On account of Sam, I was looking forward to getting old. He had many winters on his hoary head, and their snow had leveled out life's hills and valleys for him. All things of the world delighted Sam equally now, even the spectacle of his town's demise. He'd come there forty years before, when it was still considered the most beautiful spot in the state and our two-lane road was the big highway. People from everywhere stopped to see the summer houses and eat lunch by the lake. Then somebody decided to build the Thruway seven long miles north of town, and now only the college and the army base stood between us and nothingness.

Our search for Russell took us past many old landmarks, and Sam remembered some of them for Max and me—the boarded-up ballroom on Exchange where throngs once danced to the Dorsey band, the big theater on Market where Sinatra once sang. Our own Rafferty sang there now. We stopped in the sad Greyhound station that was once a whorehouse, and verified that Russell had not boarded any buses for anywhere. We checked all the joints we'd ever seen him in, right down to the tiny one near the tracks whose sign merely said “Bar.” We checked all the addresses where Russell had ever crashed. Even in a town so small, it took a while. Nobody had seen him anywhere. Max was looking more and more like a married man with a kid on the way when—at ten o'clock, to be absolutely sure—we finished up with a swing down by the water.

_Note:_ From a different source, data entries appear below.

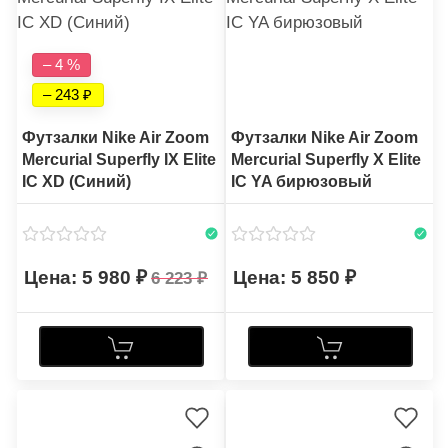
– 4 %
– 243
Футзалки Nike Air Zoom
Футзалки Nike Air Zoom
Mercurial Superfly IX Elite
Mercurial Superfly X Elite
IC XD (Синий)
IC YA бирюзовый
5 980
5 850
6 223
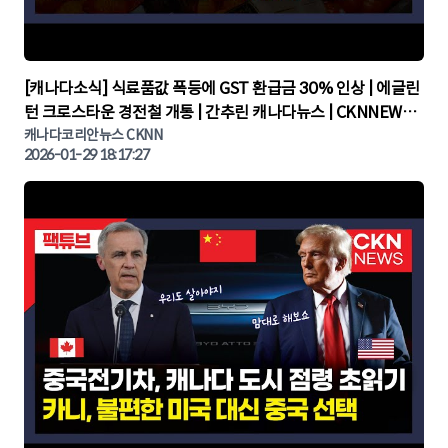
▶
[캐나다소식] 식료품값 폭등에 GST 환급금 30% 인상 | 에글린
턴 크로스타운 경전철 개통 | 간추린 캐나다뉴스 | CKNNEWS,
캐나다코리안뉴스
캐나다코리안뉴스 CKNN
2026-01-29 18:17:27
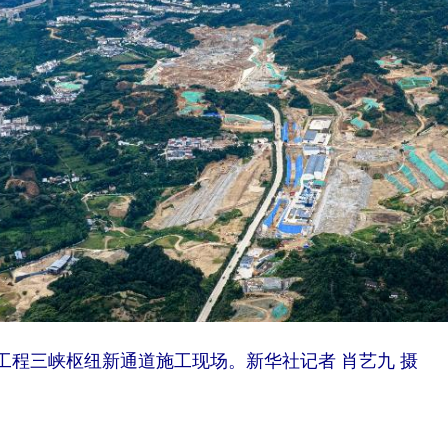
工程三峡枢纽新通道施工现场。新华社记者 肖艺九 摄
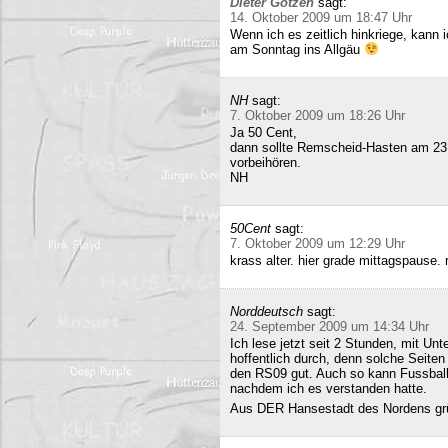
Dieter Gotzen
sagt:
14. Oktober 2009 um 18:47 Uhr
Wenn ich es zeitlich hinkriege, kann
am Sonntag ins Allgäu
NH
sagt:
7. Oktober 2009 um 18:26 Uhr
Ja 50 Cent,
dann sollte Remscheid-Hasten am 23
vorbeihören.
NH
50Cent
sagt:
7. Oktober 2009 um 12:29 Uhr
krass alter. hier grade mittagspause
Norddeutsch
sagt:
24. September 2009 um 14:34 Uhr
Ich lese jetzt seit 2 Stunden, mit Un
hoffentlich durch, denn solche Seiten 
den RS09 gut. Auch so kann Fussball 
nachdem ich es verstanden hatte.
Aus DER Hansestadt des Nordens gr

We found the usual hot cars in the lot at the head of the lake, local kids drinking beer and listening to brain damage on their tape machines. They hooted at Max's little Toyota. Farther around the big asphalt crescent of the lot, where the streetlights stopped and the sandy beach became a long plain of shiny stones, we saw Russell and a woman sitting on the bumper of a snow-white Jeep. Max pulled up and parked nearby. Russell saw who it was and wearily pushed off from the woman's car. He walked out on the stones, all the way out to where the water began, lit a cigarette and smoked with his back to us, looking across the lake at the string of mercury lamps lighting the bypass running south out of town.

The woman was holding a joint and looking at us with alarm.

“Hi there, Leslie,” I called out to her.

She looked me up and down for a second and then she smiled. “Hey, it's you,” she said. “You remembered my name.”